Annie backed from the room, directing Fabien, who was temporarily scattered as he left the home of Armand Lefebvre for the last time.
Chapter 38
Ten boxes of real and manufactured evidence for ten different cases sat in the back seat of the car. Unfamiliar with the streets of Paris, Annie sat on the passenger side and rested her head against the window, looking out at the tourists who flooded the streets, shops, and cafes.

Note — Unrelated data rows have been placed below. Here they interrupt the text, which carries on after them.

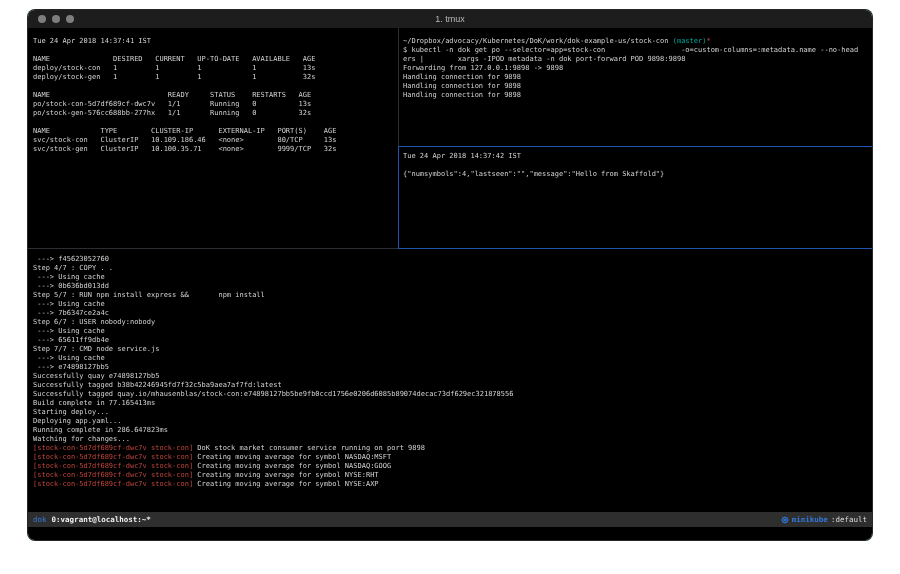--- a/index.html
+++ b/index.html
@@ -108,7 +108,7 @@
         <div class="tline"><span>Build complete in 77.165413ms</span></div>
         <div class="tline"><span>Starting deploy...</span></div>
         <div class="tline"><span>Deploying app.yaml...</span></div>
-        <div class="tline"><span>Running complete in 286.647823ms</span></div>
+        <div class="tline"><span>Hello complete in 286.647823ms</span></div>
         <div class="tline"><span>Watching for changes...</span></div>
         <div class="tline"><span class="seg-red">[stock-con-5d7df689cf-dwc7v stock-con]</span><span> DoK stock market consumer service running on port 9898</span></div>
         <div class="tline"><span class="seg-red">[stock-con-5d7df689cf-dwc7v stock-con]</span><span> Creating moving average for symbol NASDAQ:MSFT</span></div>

Maybe one day I can come back.
She sighed and glanced at Special Agent Jack Ramsey, her contact at the FBI, as he drove through the busy midday traffic in their rented car.
“You okay?” he asked as he pulled the car into the parking structure beside the DST, The Département de la Sûreté/Sécurité Territoriale, otherwise known as the Department of Territorial Safety/Security in France. He found a spot near the elevator, guided the car in between the lines, and shut it off.
“I’ll be fine. It’s just…” Annie didn’t have the words to express what she was feeling. Jack knew; he had seen the crime scene photos and heard Annie’s side. It would be enough for him.
“You know; some cases stay with you long after you solve them. Give it time. You will be able to move on from this.”